By Tim Sandle     Mar 13, 2014 in Environment
Radioactive cesium isotopes have been detected in the waters off the coast of Vancouver, British Columbia, although the levels detected are said to be below the permissible limits for drinking water.
On March 11, 2011, approximately 80 miles from the coast of Sendai, Japan, a 9.0 magnitude earthquake occurred underwater. It is one of the largest recorded earthquakes in history and the ensuing tsunami created waves 133 feet high while ravaging its way almost six miles inland. One of the consequences was a reactor meltdown at the Fukushima Daiichi nuclear power plant. The power plant began spewing radioactive material into the air, land, and ocean. Now the radioactivity has reached as far out as Western Canada.

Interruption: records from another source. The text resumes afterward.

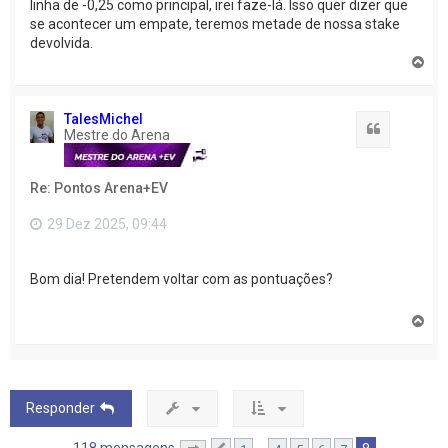
linha de -0,25 como principal, irei faze-lá. Isso quer dizer que
se acontecer um empate, teremos metade de nossa stake
devolvida.
V
o
l
t
TalesMichel
a
Citação
Mestre do Arena
r
a
o
Re: Pontos Arena+EV
t
o
p
29 Dez 2025, 09:44
o
Bom dia! Pretendem voltar com as pontuações?
V
o
l
t
a
r
Responder
a
o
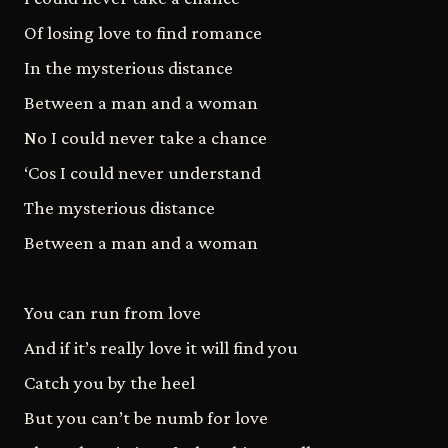
Of losing love to find romance
In the mysterious distance
Between a man and a woman
No I could never take a chance
‘Cos I could never understand
The mysterious distance
Between a man and a woman
You can run from love
And if it’s really love it will find you
Catch you by the heel
But you can’t be numb for love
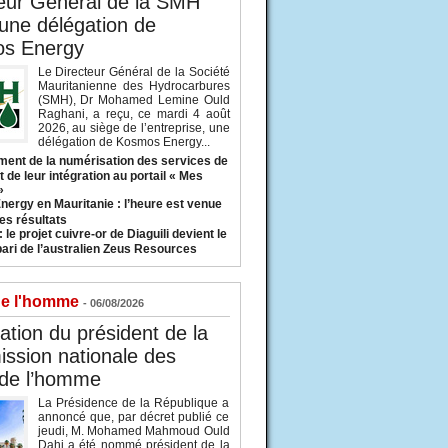
eur Général de la SMH
 une délégation de
s Energy
Le Directeur Général de la Société
Mauritanienne des Hydrocarbures
(SMH), Dr Mohamed Lemine Ould
Raghani, a reçu, ce mardi 4 août
2026, au siège de l’entreprise, une
délégation de Kosmos Energy...
ent de la numérisation des services de
 de leur intégration au portail « Mes
»
nergy en Mauritanie : l’heure est venue
es résultats
 le projet cuivre-or de Diaguili devient le
pari de l’australien Zeus Resources
de l'homme
- 06/08/2026
tion du président de la
ssion nationale des
 de l’homme
La Présidence de la République a
annoncé que, par décret publié ce
jeudi, M. Mohamed Mahmoud Ould
Dahi a été nommé président de la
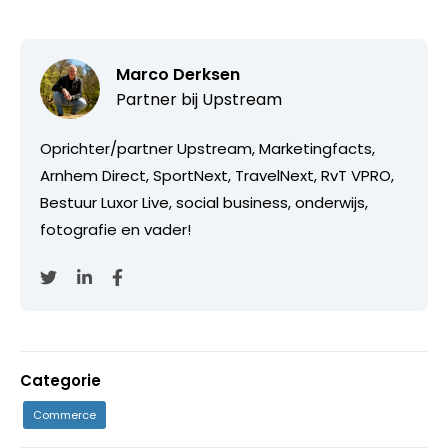
Marco Derksen
Partner bij
Upstream
Oprichter/partner Upstream, Marketingfacts,
Arnhem Direct, SportNext, TravelNext, RvT VPRO,
Bestuur Luxor Live, social business, onderwijs,
fotografie en vader!
Categorie
Commerce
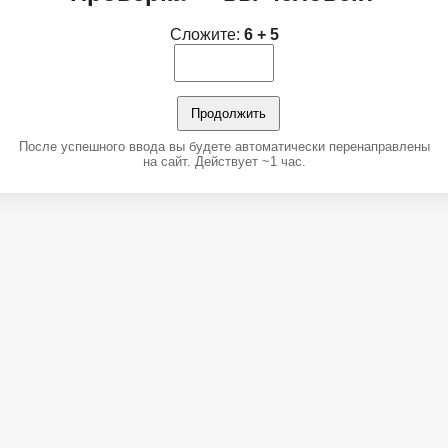
Сложите:
6 + 5
Продолжить
После успешного ввода вы будете автоматически перенаправлены
на сайт. Действует ~1 час.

Scientists were able to trace the radioactivity back to Fukushima because among the radioactive isotopes released from Fukushima were two isotopes of cesium, cesium-134 and cesium-137. Since cesium-137 has a 30-year half-life, it persists in the environment for decades and it is relatively easy to trace.
Monitoring stations in the ocean west of Vancouver have been registering slowly rising levels of cesium-134, reaching 0.9 Becquerels per cubic meter in June of 2013. However, the results have only recently been released (March 2014), according to Live Science.
Explaining why the Canadian government has not previously published the research, a spokesperson for the Canadian Food Inspection Agency, Lisa Murphy, said in an email to Global News that despite not publishing any new results on the testing since March 2012, “the Government of Canada continues to monitor events in Japan and assess any potential impacts on Canada’s food supply. Part of the CFIA’s response included a sampling and testing strategy, which tested more than 200 food samples immediately following the situation in Japan in 2011,” adds Murphy. “This included imported food products from Japan, domestic milk from B.C. and migratory fish samples off the coast of B.C.”
This is supported by John Smith, a research scientist at Canada’s Bedford Institute of Oceanography in Dartmouth, Nova Scotia, who told the BBC: "These levels are still well below maximum permissible concentrations in drinking water in Canada for caesium-137 of 10,000 becquerels per cubic meter of water — so, it’s clearly not an environmental or human-health radiological threat."
However, not all environmental groups are convinced.
The cesium has not reached U.S. shores yet because of the direction of the Kuroshio Current that flows by Japan and across the North Pacific toward Canada. However, low levels of radioactive cesium from the stricken Japanese power plant could arrive by April.
This finding indicates that the long-term impact of the radiation leak on Japan and its neighboring countries will continue for many years.